Narizinho é interpretada por Aristeia Paula Souza, e na casa, vive também a Tia Nastácia, interpretada por Benedita Rodrigues. Pedrinho, interpretado por Livio Nanni, é descrito como um menino muito valente, tão valente que não tem medo nem de onça, mas depois a Dona Benta o lembra que ele chora de medo de vespa e que tem medo do Saci. Já o Visconde de Sabugosa não existe na trama.

O filme gira em torno da aventura de Pedrinho que pede conselhos ao Tio Barnabé,  interpretado por Otávio de Araújo, para capturar um Saci. Ele aprende a técnica da garrafa, mas tem dúvida do feito, já que não vê o ente através do vidro.

Pedrinho, apesar de ter medo de vespas, caminha pela mata sem medo dos perigos que ela oferece e dorme, é quando, como havia dito o tio Barnabé, que o Saci, interpretado por Paulo Matosinho, se manifesta e inicia uma relação de amizade com o menino. Ele convence o garoto a libera-lo da garrafa em troca de proteção dos perigos da mata, já que o coração da floresta, onde eles estão, é o local onde se encontram vários personagens perigosos, como lobisomens e mulas sem cabeça.

Outra que corre um grande perigo é Narizinho que tem um encontro inesperado com a Cuca, interpretada pelo ator Mário Meneguelli, e se apresenta com a aparência de uma senhora maltrapilha. Ela oferece uma flor a Narizinho que ao cheira-la se converte em pedra.

Tia Anastácia e Dona Benta procuram as crianças até a meia noite, quando Pedrinho toma conhecimento do sumiço de Narizinho e retorna para procura-la.
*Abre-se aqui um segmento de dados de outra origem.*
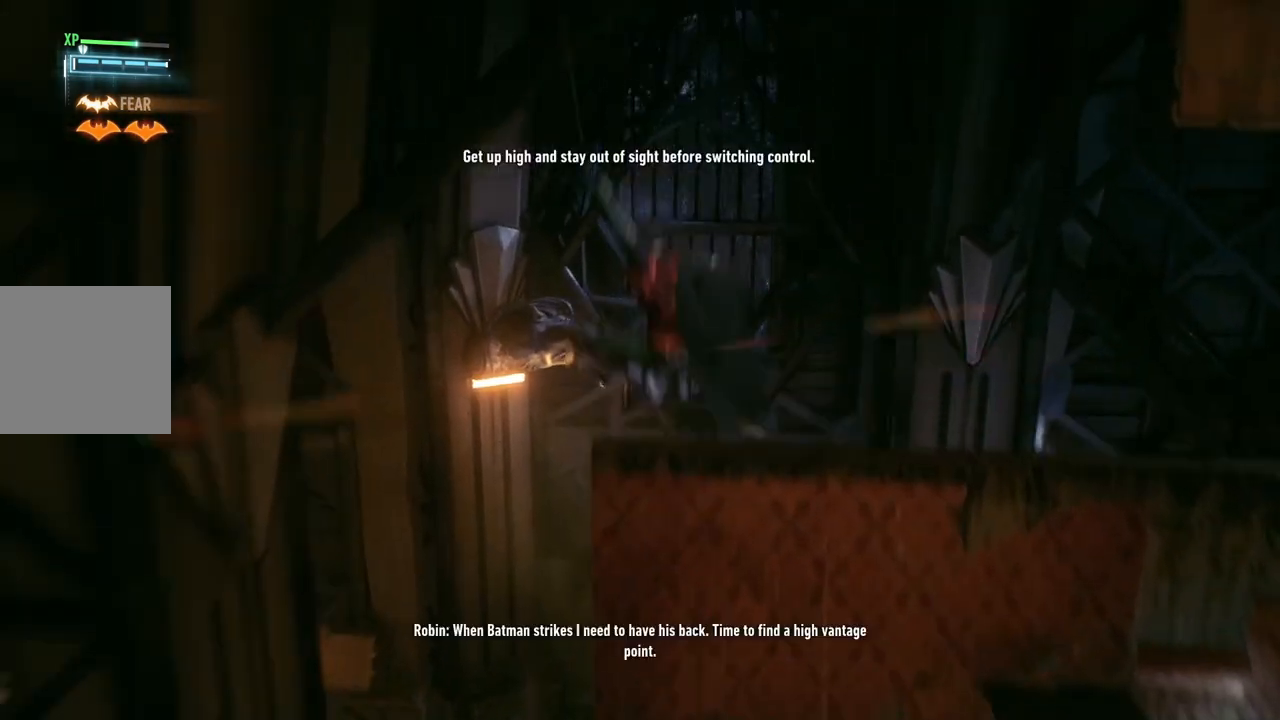
{"buttons": ["R1"], "left_stick": "up", "right_stick": "center", "events": [[50, "R1", "up"], [200, "R1", "down"], [233, "right_stick", "center"], [317, "R1", "up"], [450, "R1", "down"]]}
Junto com o Saci, descobre que era coisa da Cuca e a amarram enquanto dormia para faze-la contar o que havia feito com a Narizinho. Para desfazer o encanto eles precisavam de um fio de cabelo da Iara, a nossa sereia de água doce que, coincidentemente foi vivida por uma atriz chamada Yara, Yara Trexler.

Além do canto hipnotizante de Iara, sua beleza é tão surpreendente que os humanos ficam cegos se a olharem diretamente. É o que acontece com Pedrinho, mas ele tem a visão recuperada pelo Saci. E outro elemento necessário para desfazer a bruxaria da Cuca é uma flor que os dois encontrarm dentro da casa com a qual conseguem reverter o encanto.

Enquanto isso, Emília foi deixada pendurada no varal para secar ao sol. Ela é a única que não viu o Saci, mas recebeu um presente dele, deixado na casa do Tio Barnabé.

O filme O Saci foi lançado no dia 10 de setembro de 1953, cinco anos após a morte de Monteiro Lobato, e se tornou um sucesso comercial ajudando a popularização da obra de Lobato entre as crianças e adultos.

Em 1954, o filme seria apresentado em Cannes e no Festival de Cinema Infantil de Veneza, porém, devido a uma série de contratempos as amostras não aconteceram.

O Saci teve uma segunda estreia no Amazonas Film Festival, na ocasião do 50º aniversário do início das filmagens.